> TASK GOAL: Starting at the line below with "Figure 2. The" and stopping at the line with "FIGURE 5 | Neuronal", please print each line exactly, those two included, and skip every picture.

> RECORDS SUPPLIED:
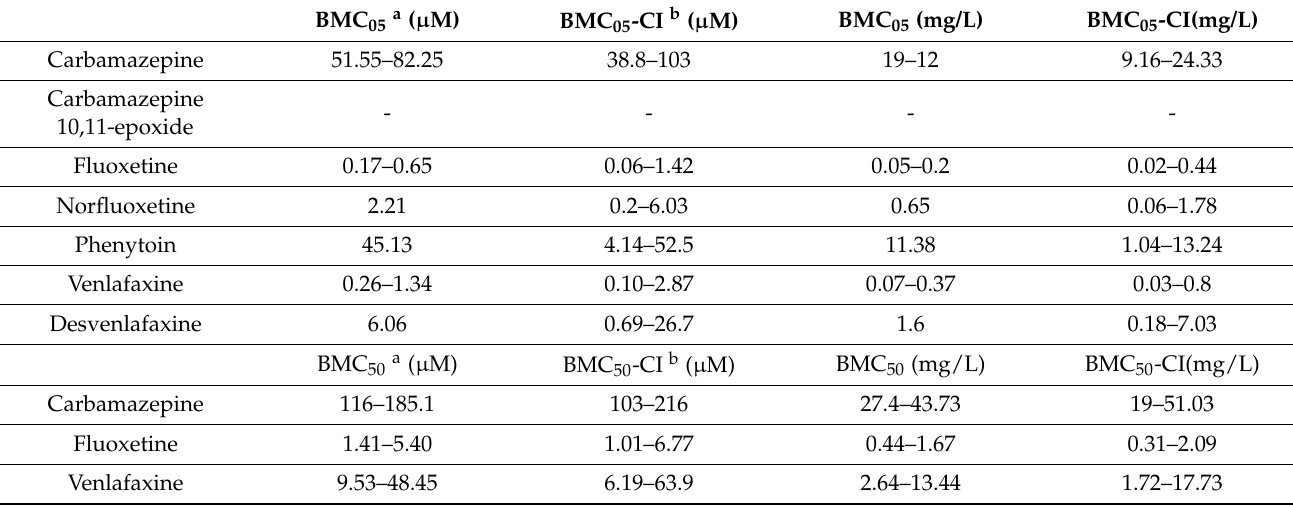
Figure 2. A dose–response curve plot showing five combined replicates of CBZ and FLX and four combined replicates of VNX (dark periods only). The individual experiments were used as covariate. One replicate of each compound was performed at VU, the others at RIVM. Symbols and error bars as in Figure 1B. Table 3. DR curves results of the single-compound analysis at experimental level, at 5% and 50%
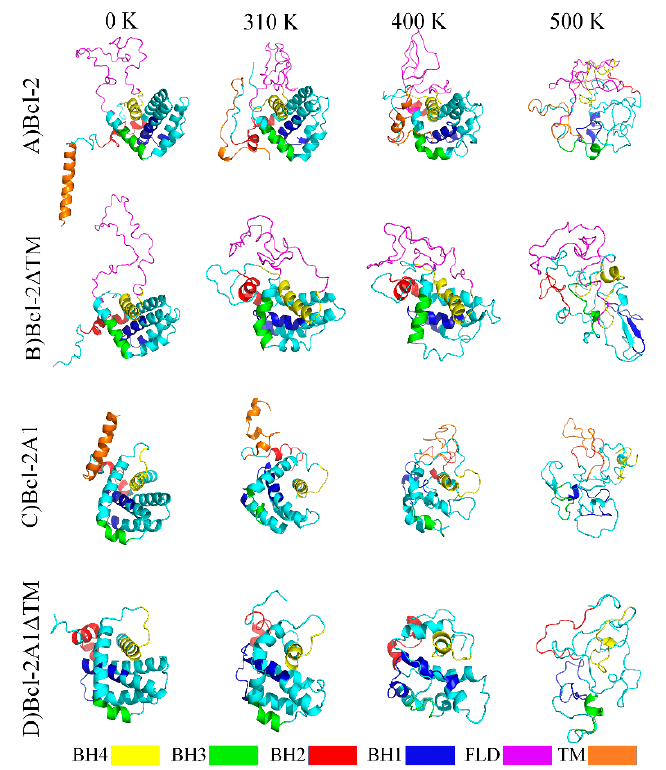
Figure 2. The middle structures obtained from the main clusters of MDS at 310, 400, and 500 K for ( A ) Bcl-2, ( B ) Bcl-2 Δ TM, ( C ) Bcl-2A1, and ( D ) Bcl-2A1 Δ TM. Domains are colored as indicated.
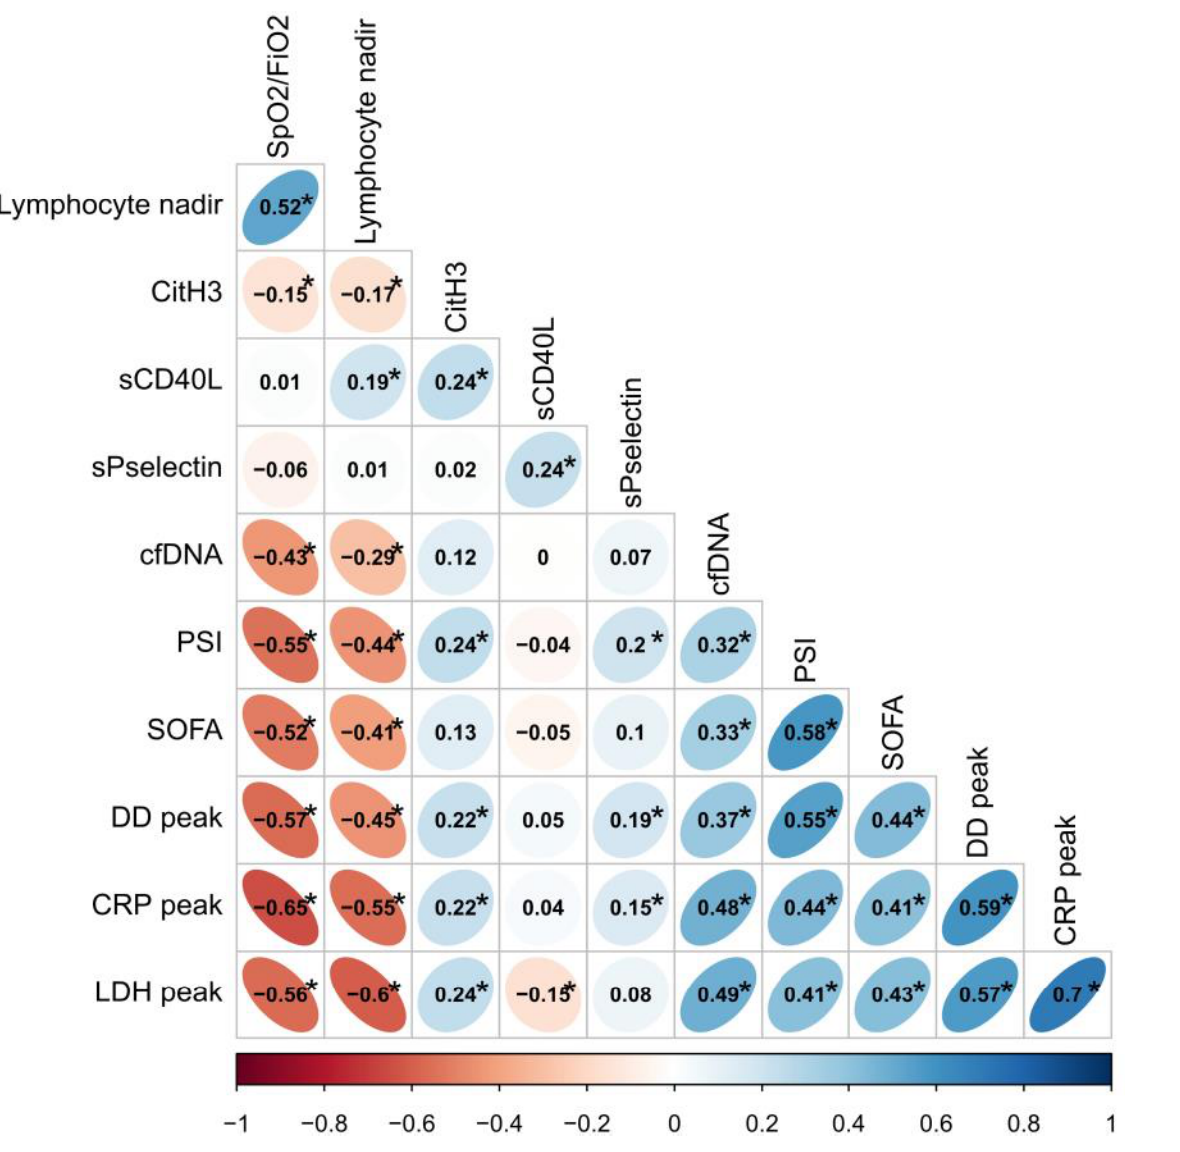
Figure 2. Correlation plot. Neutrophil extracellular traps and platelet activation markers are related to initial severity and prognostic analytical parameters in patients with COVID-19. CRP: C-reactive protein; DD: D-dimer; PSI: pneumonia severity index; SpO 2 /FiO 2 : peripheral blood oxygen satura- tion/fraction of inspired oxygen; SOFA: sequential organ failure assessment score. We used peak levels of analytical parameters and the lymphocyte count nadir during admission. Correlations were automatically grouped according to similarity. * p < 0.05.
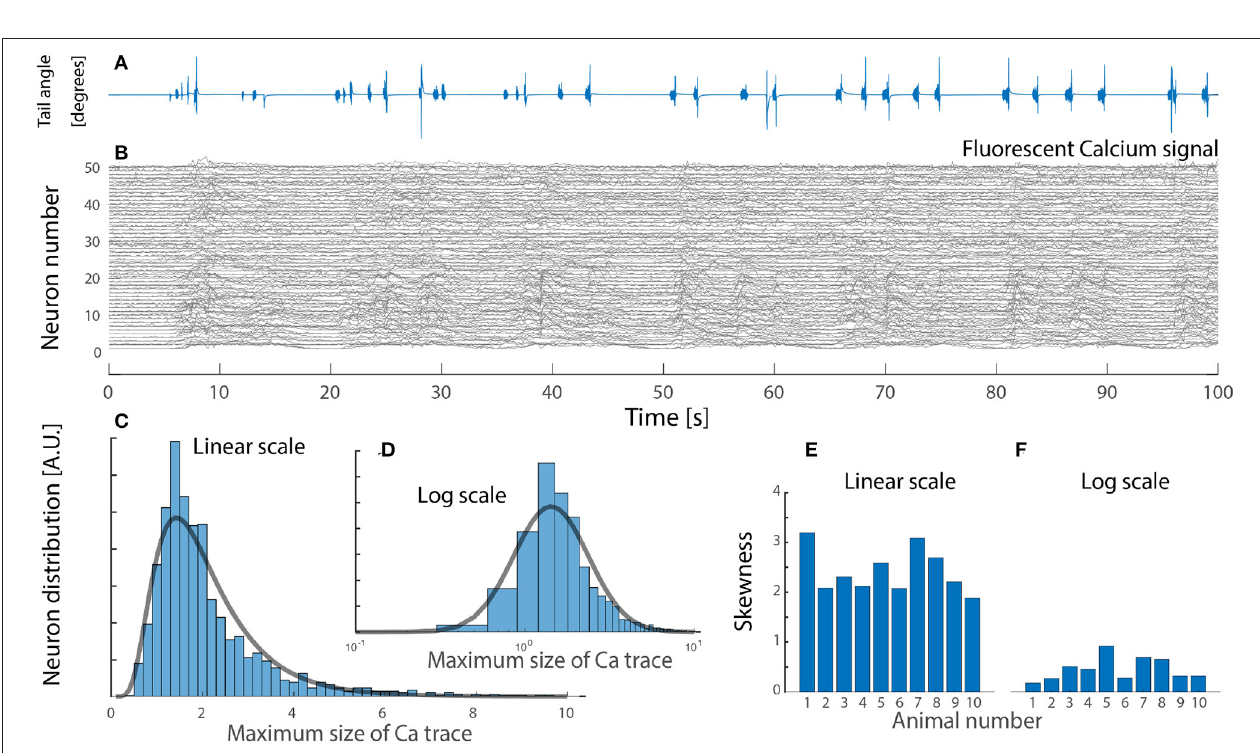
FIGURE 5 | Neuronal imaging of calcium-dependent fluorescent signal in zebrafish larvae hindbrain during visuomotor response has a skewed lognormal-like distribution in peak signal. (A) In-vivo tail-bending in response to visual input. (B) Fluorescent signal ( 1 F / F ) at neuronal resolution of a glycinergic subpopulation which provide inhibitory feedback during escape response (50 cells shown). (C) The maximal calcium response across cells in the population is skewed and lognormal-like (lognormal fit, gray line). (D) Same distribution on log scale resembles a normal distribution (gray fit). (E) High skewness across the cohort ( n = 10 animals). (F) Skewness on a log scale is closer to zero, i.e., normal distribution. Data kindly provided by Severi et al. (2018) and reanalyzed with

* * *

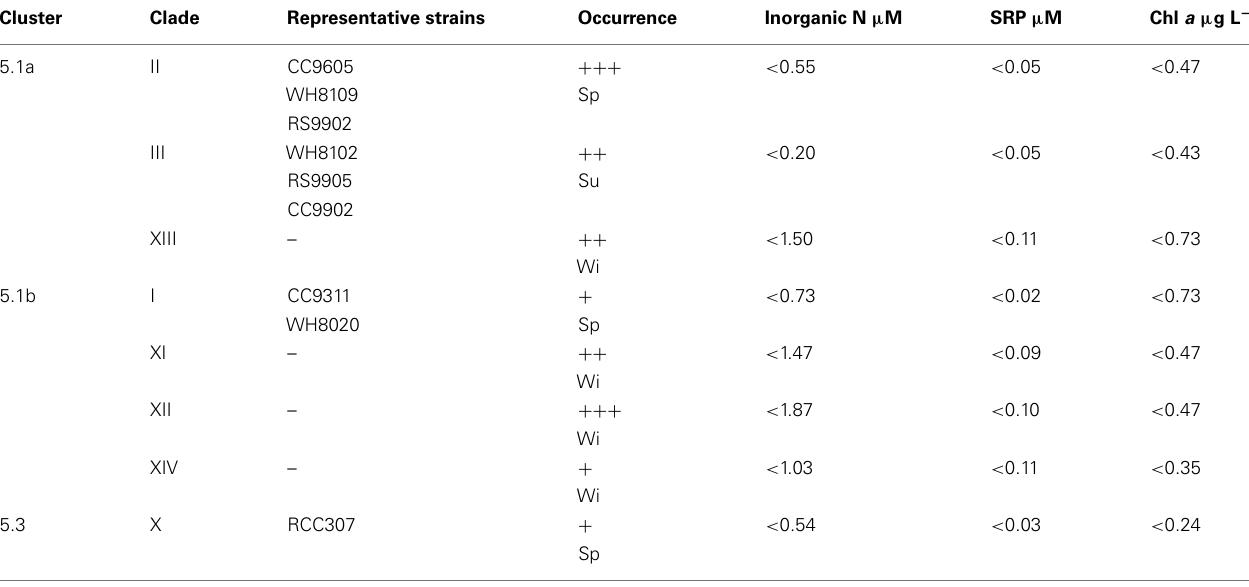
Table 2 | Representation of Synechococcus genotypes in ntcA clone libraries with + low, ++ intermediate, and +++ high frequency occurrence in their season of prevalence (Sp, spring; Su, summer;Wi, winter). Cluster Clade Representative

> RESPONSE BOX:
Figure 2. The middle structures obtained from the main clusters of MDS at 310, 400, and 500 K for ( A ) Bcl-2, ( B ) Bcl-2 Δ TM, ( C ) Bcl-2A1, and ( D ) Bcl-2A1 Δ TM. Domains are colored as indicated.
Figure 2. Correlation plot. Neutrophil extracellular traps and platelet activation markers are related to initial severity and prognostic analytical parameters in patients with COVID-19. CRP: C-reactive protein; DD: D-dimer; PSI: pneumonia severity index; SpO 2 /FiO 2 : peripheral blood oxygen satura- tion/fraction of inspired oxygen; SOFA: sequential organ failure assessment score. We used peak levels of analytical parameters and the lymphocyte count nadir during admission. Correlations were automatically grouped according to similarity. * p < 0.05.
FIGURE 5 | Neuronal imaging of calcium-dependent fluorescent signal in zebrafish larvae hindbrain during visuomotor response has a skewed lognormal-like distribution in peak signal. (A) In-vivo tail-bending in response to visual input. (B) Fluorescent signal ( 1 F / F ) at neuronal resolution of a glycinergic subpopulation which provide inhibitory feedback during escape response (50 cells shown). (C) The maximal calcium response across cells in the population is skewed and lognormal-like (lognormal fit, gray line). (D) Same distribution on log scale resembles a normal distribution (gray fit). (E) High skewness across the cohort ( n = 10 animals). (F) Skewness on a log scale is closer to zero, i.e., normal distribution. Data kindly provided by Severi et al. (2018) and reanalyzed with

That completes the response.